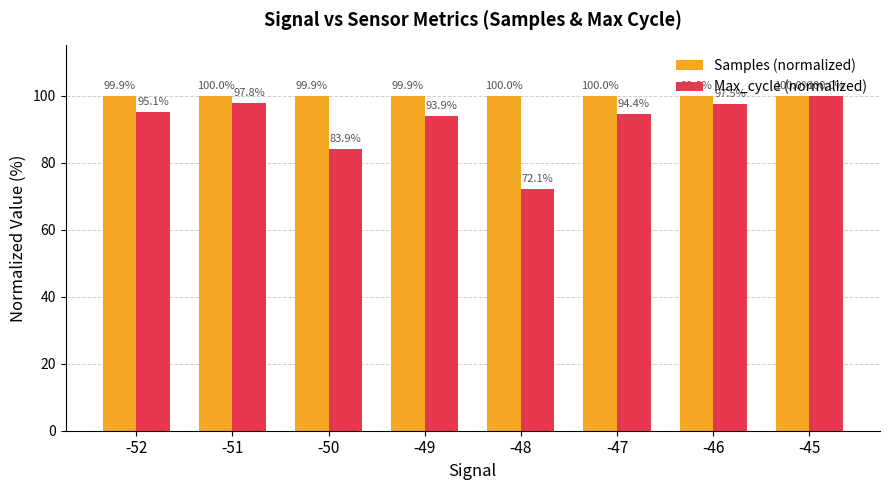

What is the minimum value for Max_cycle (normalized)?

72.1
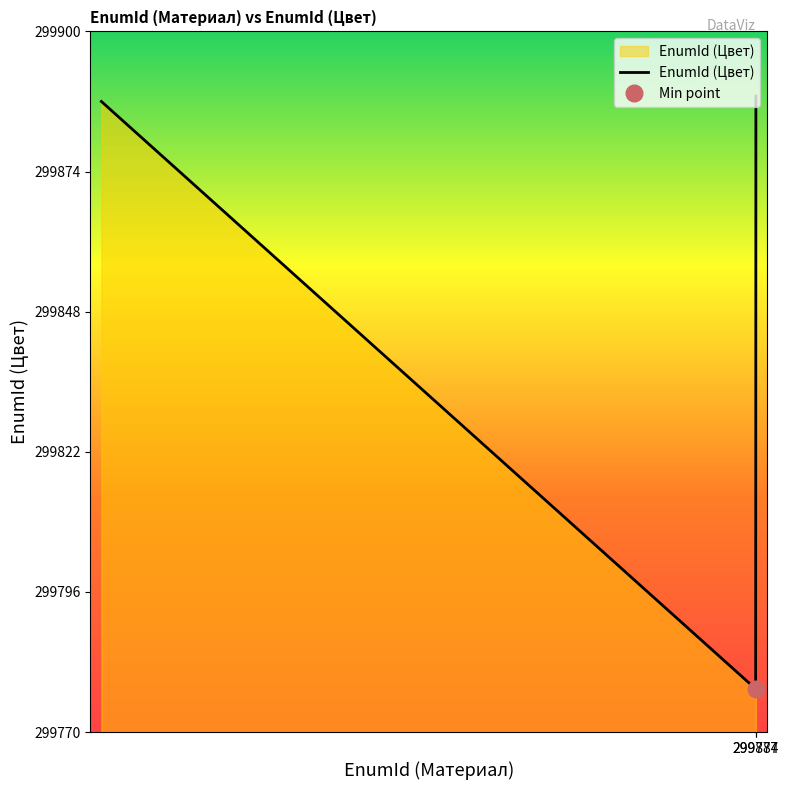

What is the value of the 3rd point from the left?

299888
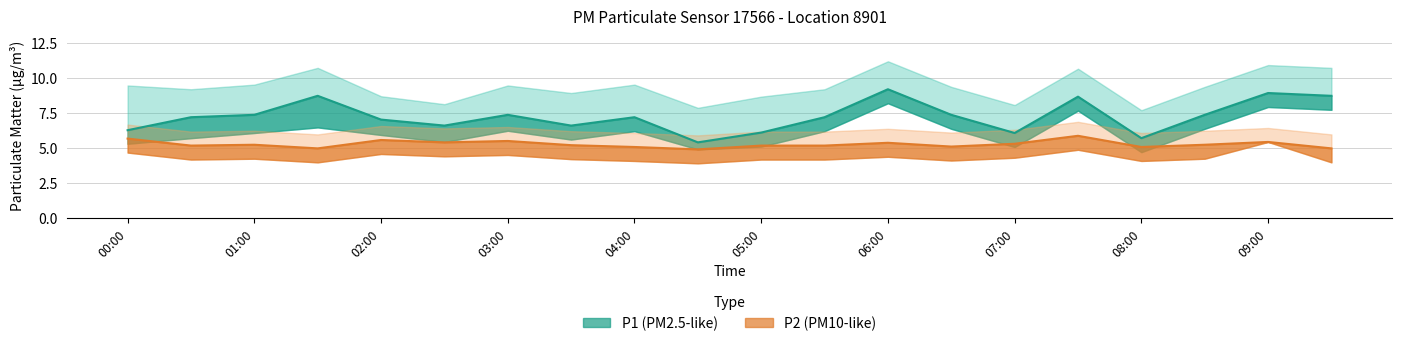

At which category is the sum across all series the highest?

09:00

◆ **What is expected**: Report each line of the data above that contains the string "value". Case matters.

◆ **Result of this exercise**:
What is the minimum value for Max_cycle (normalized)?
What is the value of the 3rd point from the left?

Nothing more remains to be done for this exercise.